Re: How do I debug weak_unregister_no_lock?
Re: How do I debug weak_unregister_no_lock?
- Subject: Re: How do I debug weak_unregister_no_lock?
- From: Quincey Morris <email@hidden>
- Date: Wed, 15 Jan 2014 00:59:05 -0800
On Jan 15, 2014, at 00:23 , Ken Thomases <email@hidden> wrote:
> That doesn't make sense. A weak reference can't be the only reference to an object. As I'm sure you know, objects are deallocated (and weak references nil'd) when the last *strong* reference is broken.
I think this was the scenario:
— I had an object A with a __weak reference to an object B.
— Object B had previously been CFRetain’ed via a __bridge. (Yes, I know this is awful, but I was converting code that was designed for GC and I couldn’t find an elegant way of converting it to ARC without creating irresolvable reference cycles, yet convert it to ARC I must. So: manual retains.)
— Another object, C was responsible for CFRelease’ing B, and it did this in object C’s dealloc. Object C was actually in the undo history of the document, which is why it needed to keep B alive longer than everything else did.
— C did not have a direct reference to B, but found the reference via a chain of references that went through object A.
— When C’s reference count went to zero, object A’s reference count had also gone to zero and A’s dealloc was still pending. (This is the part I’m a bit hazy on, but the zeroing of weak references seems to be deferred sometimes, perhaps to avoid recursion in a dealloc that is invoked because a weak reference is already being zeroed.) Thus, the chain of references through A still existed — and in a sense A still existed because its dealloc hadn’t run yet.
— C tried to CFRelease B, and it crashed because it couldn’t find B via its indirect reference to A.
When I found the place this was happening, I could see all this in the debugger.

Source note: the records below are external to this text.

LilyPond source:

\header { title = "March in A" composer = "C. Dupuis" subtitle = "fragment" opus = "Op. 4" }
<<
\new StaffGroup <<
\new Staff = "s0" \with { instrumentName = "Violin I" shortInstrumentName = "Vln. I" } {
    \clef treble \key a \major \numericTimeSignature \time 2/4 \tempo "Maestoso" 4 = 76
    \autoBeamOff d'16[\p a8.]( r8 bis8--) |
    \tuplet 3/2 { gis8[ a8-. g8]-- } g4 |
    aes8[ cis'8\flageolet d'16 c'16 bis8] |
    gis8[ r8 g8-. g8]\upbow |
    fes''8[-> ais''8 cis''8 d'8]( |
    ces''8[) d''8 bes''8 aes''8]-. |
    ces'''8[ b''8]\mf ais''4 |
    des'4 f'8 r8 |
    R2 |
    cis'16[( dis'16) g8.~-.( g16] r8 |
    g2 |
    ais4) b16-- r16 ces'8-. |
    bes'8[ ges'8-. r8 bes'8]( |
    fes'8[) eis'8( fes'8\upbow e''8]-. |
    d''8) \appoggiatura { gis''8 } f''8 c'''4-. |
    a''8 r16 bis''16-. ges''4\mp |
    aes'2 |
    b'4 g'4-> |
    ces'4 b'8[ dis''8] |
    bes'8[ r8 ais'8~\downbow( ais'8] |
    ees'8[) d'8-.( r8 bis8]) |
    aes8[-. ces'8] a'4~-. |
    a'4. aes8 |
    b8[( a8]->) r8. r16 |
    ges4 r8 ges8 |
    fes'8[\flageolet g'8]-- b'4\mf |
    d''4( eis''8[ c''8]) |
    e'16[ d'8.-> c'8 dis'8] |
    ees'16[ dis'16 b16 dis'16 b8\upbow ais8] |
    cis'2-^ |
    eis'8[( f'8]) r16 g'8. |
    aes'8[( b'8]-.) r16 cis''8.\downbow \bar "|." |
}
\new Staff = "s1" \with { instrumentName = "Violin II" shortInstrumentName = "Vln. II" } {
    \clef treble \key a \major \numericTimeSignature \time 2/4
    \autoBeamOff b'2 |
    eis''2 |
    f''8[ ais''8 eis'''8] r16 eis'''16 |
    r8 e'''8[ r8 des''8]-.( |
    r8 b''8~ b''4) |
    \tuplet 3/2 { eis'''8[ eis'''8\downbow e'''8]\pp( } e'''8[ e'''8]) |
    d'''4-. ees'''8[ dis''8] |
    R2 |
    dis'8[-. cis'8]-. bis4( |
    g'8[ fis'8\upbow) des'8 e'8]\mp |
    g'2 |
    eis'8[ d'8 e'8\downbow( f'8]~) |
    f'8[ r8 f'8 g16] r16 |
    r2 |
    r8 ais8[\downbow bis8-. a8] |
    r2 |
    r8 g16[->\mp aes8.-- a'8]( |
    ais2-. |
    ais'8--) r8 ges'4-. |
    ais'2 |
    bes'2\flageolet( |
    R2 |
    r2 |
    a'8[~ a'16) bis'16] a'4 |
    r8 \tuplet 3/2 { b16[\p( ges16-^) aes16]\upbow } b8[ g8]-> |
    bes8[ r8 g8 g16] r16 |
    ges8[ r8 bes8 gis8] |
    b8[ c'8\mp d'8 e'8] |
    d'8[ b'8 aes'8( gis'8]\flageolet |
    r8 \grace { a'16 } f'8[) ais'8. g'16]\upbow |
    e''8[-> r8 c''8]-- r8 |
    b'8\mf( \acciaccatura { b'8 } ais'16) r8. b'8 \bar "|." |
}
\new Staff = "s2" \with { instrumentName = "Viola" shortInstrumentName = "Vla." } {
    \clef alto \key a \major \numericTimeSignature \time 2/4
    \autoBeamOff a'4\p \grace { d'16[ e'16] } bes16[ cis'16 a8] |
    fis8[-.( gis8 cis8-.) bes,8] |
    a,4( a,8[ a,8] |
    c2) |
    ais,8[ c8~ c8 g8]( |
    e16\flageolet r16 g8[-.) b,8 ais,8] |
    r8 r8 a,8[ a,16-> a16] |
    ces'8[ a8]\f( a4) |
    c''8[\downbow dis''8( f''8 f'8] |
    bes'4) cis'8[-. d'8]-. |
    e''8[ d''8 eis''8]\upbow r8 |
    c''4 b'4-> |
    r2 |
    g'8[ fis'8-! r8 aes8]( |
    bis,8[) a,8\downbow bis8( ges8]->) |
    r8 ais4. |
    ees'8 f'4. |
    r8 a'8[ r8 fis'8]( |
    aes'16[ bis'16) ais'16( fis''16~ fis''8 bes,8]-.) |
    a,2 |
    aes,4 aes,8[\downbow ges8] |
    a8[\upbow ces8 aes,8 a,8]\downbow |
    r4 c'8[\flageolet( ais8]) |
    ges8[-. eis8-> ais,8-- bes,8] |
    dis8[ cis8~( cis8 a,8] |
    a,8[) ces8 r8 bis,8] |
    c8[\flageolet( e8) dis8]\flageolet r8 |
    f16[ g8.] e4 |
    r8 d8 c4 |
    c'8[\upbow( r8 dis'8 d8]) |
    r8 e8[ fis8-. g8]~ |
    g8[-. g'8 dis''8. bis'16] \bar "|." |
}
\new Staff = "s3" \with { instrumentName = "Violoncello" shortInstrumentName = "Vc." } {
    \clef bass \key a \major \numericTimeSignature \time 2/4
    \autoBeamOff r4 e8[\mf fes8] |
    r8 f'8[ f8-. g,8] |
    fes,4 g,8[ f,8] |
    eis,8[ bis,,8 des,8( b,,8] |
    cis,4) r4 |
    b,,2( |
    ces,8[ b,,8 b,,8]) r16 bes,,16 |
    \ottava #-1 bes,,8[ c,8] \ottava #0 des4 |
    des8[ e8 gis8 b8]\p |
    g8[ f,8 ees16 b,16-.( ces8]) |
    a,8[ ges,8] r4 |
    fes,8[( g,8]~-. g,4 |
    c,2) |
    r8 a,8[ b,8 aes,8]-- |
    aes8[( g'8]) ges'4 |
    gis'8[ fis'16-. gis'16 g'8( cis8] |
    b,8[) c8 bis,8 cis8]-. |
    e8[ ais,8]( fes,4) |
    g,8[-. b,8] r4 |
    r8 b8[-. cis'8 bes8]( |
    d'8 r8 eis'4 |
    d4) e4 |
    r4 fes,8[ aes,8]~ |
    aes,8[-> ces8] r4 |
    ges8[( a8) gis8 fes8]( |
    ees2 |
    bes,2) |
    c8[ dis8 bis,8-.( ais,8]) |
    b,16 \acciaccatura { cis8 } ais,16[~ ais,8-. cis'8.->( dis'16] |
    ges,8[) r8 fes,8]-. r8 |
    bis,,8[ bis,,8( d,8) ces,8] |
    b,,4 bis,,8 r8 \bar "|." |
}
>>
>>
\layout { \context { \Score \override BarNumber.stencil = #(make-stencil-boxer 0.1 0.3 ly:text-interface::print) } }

Specifically, I could see a __weak ivar with a non-nil value, but the object wasn’t message-able. I think the debugger reported it as nil in ‘po’, but it clearly wasn’t.
Incidentally, my fix was to make A’s reference to B __unsafe_unretained, which had the same functionality as the __weak reference but didn’t get tangled up in the zeroing. Another awful solution, but it was the best I could come up with.